**WHAT IS BEING ASKED:**
Please give back the listing below word for word, without the images.

**RECORDS:**

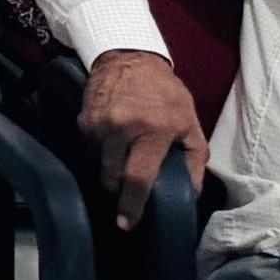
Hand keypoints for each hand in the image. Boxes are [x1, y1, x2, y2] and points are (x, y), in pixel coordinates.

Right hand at [79, 47, 208, 228]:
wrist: (129, 57)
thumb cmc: (165, 93)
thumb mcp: (190, 122)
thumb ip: (195, 158)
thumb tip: (191, 192)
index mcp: (154, 131)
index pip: (138, 178)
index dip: (132, 205)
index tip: (127, 223)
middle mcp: (123, 128)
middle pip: (112, 176)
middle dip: (119, 188)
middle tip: (128, 189)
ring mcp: (100, 124)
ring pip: (99, 164)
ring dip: (110, 169)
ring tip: (122, 158)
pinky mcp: (84, 120)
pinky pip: (90, 148)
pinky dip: (101, 151)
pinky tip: (112, 140)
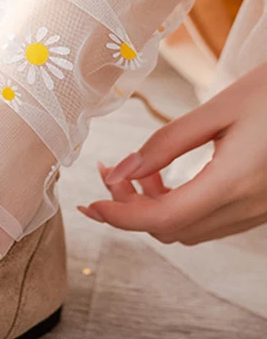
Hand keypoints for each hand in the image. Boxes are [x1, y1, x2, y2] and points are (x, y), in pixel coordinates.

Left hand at [77, 63, 266, 244]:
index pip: (163, 218)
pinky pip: (207, 220)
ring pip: (188, 230)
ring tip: (133, 170)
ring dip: (151, 208)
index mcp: (234, 182)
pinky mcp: (261, 207)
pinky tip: (162, 176)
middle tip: (109, 172)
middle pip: (170, 229)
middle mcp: (248, 207)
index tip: (89, 203)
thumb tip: (122, 171)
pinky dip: (176, 206)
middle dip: (129, 208)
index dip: (120, 216)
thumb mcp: (219, 108)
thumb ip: (167, 142)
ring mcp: (258, 212)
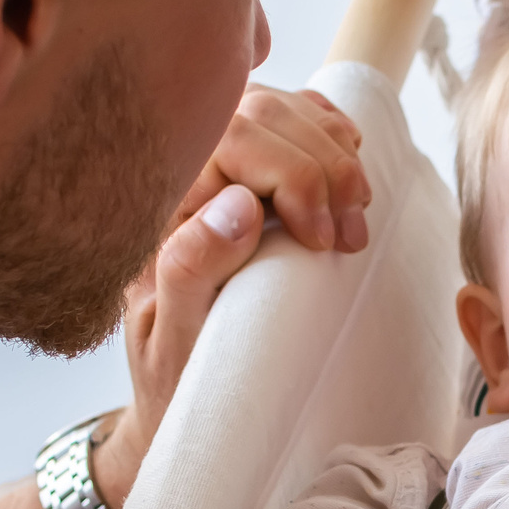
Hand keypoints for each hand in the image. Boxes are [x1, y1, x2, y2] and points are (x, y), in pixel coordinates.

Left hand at [95, 87, 371, 506]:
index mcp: (152, 200)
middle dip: (324, 163)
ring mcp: (210, 165)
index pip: (231, 135)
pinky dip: (326, 127)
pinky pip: (286, 117)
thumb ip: (191, 271)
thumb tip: (239, 202)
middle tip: (353, 234)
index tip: (322, 239)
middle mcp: (174, 170)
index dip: (294, 173)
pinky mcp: (242, 171)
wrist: (173, 403)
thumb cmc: (172, 381)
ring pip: (278, 105)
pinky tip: (347, 161)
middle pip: (261, 109)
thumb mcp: (174, 342)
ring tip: (356, 213)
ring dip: (334, 149)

**OUTPUT OF THE EXERCISE:**
Hand keypoints for each hand in the image. Boxes are [x1, y1, x2, y2] and points are (x, y), in pixel coordinates.

Right hand at [79, 47, 208, 228]:
wrist: (129, 57)
thumb cmc: (165, 93)
thumb mcp: (190, 122)
thumb ip: (195, 158)
thumb tip: (191, 192)
index mcp: (154, 131)
index pip: (138, 178)
index dip: (132, 205)
index tip: (127, 223)
middle mcp: (123, 128)
middle pip: (112, 176)
middle dip: (119, 188)
middle tip: (128, 189)
ring mcp: (100, 124)
ring pip: (99, 164)
ring dip: (110, 169)
ring tip: (122, 158)
pinky mcp: (84, 120)
pinky pip: (90, 148)
pinky dip: (101, 151)
pinky tip: (112, 140)
Hand keypoints for each hand in the image. Boxes are [x1, y1, x2, y2] and points are (x, y), in pixel coordinates.

Left hand at [77, 63, 266, 244]:
index pip: (163, 218)
pinky pip: (207, 220)
ring pip: (188, 230)
ring tip: (133, 170)
ring dip: (151, 208)
index mcp: (234, 182)
pinky mcp: (261, 207)
pinky tip: (162, 176)
middle tip: (109, 172)
middle pip: (170, 229)
middle mcp: (248, 207)
index tip: (89, 203)
thumb tip: (122, 171)
pinky dip: (176, 206)
middle dip: (129, 208)
index dip: (120, 216)
thumb mcp: (219, 108)
thumb ip: (167, 142)
ring mcp: (258, 212)
Hand keypoints for each hand in the image. Boxes are [x1, y1, x2, y2] and points are (x, y), in pixel coordinates.

Left hand at [95, 87, 371, 506]:
index mcp: (152, 200)
middle dip: (324, 163)
ring mcp: (210, 165)
index pip: (231, 135)
pinky dip: (326, 127)
pinky pip: (286, 117)
thumb ip: (191, 271)
thumb tip: (239, 202)
middle tip: (353, 234)
index tip: (322, 239)
middle mcp: (174, 170)
index dip: (294, 173)
pinky mcp: (242, 171)
wrist: (173, 403)
thumb cmc: (172, 381)
ring pip: (278, 105)
pinky tip: (347, 161)
middle pip: (261, 109)
thumb mcp: (174, 342)
ring tip: (356, 213)
ring dip: (334, 149)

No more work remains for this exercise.